I have pasted my primary comment from this forum below so you don't have to find it
"People don't seem to understand that you can't have it both ways. You can't hold a fixed 10% limit of SBD/Steem and then hold the peg. You could hold the peg temporarily if you had unlimited ability to print SBD, but as a debt instrument if you printed too much then after some downward movement if everyone called them at once for conversion to get their 1 USD worth of Steem , it would collapse the value of Steem. A hard pegged SBD is a stability problem for the instrument which has to underwrite the stability. This is why it was designed as a soft peg in the first place with a limit on supply as a % of the market cap of Steem.
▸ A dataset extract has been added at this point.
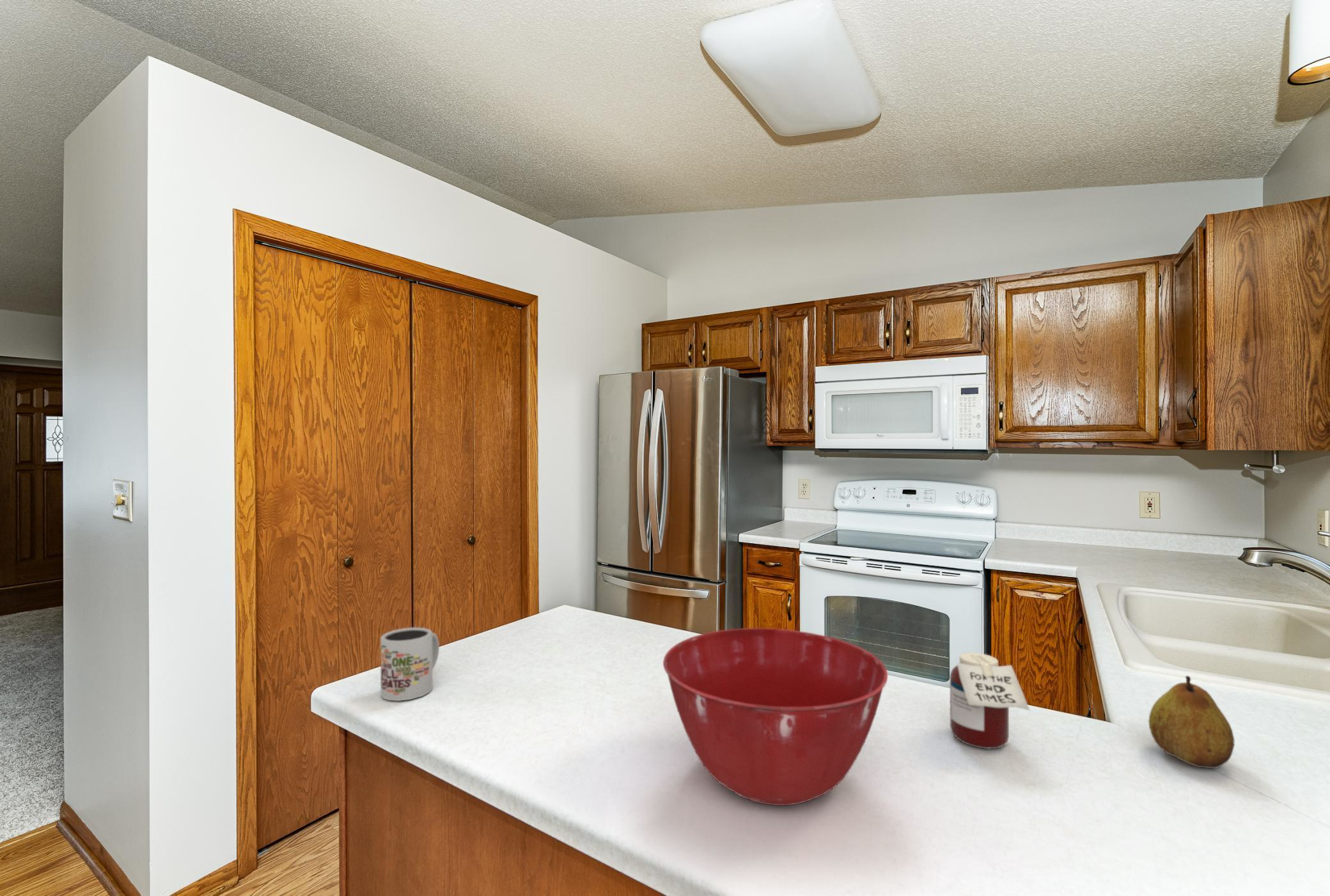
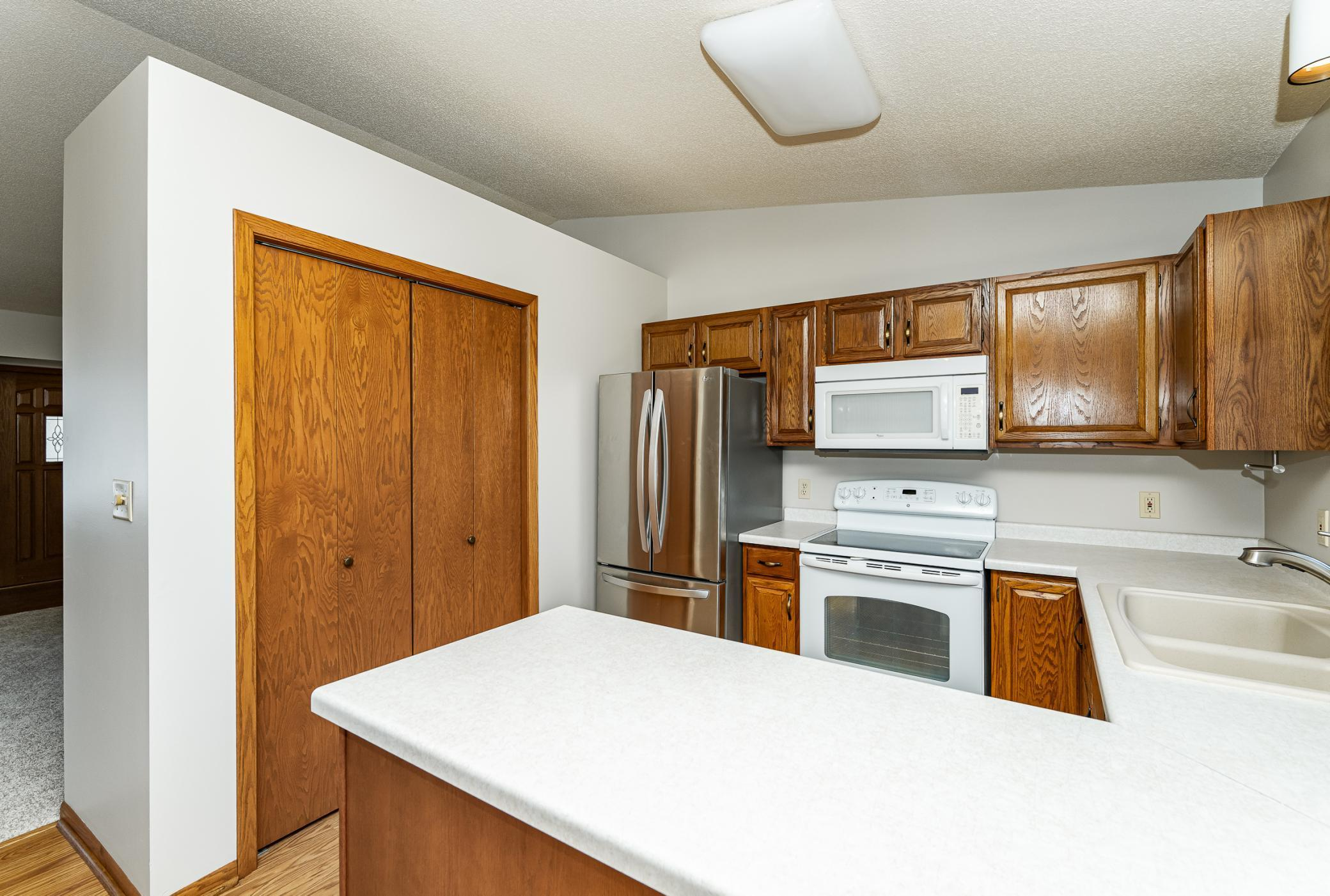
- jar [950,652,1031,749]
- mixing bowl [662,628,888,806]
- mug [380,627,440,702]
- fruit [1148,675,1235,769]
SBD goes down interest rates can bring it back up , in contrast if the SBD goes up it will increase author rewards value and increase conversion of user SBD into Steem, which in turn as the steem price goes up further increases the supply of SBD in payouts up which puts more downward pressure on SBD.
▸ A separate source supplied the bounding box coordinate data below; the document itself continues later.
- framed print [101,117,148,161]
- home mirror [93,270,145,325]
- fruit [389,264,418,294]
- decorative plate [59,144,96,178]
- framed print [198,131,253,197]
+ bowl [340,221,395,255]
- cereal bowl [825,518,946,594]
Fixed pegs just don't work; unless you match them directly with the underling asset (ie this would involve banking one USD in an fiat based account for every SBD , just look at the conjecture about Tether and if they are actually doing this). You can't just print money on a real world pair without having something backing it (just look at the relative value of a USD denominated bank account in Zimbabwe held with the new USD pegged Zimbabwe dollars) . Financial systems have to be stress tested for extreme fluctuation so the whole system does not collapse. The recent price spike and subsequent increase in supply of SBD and lowering of the price of SBD is a system that is working, not broken. This is how it was designed to work. Stability in currencies comes from having large stable GDP being transacted in that currency. Its the incredible volume of regular nominal monetary transactions and flows which creates the stability. You can't create a stable currency then invite commerce. You have to bring commerce to the currency, then when the nominal transaction based flows dwarf the speculative flows you will end up with a stable currency. So unfortunately its a little chicken and egg, and simply takes a long time to develop those transaction based monetary flows."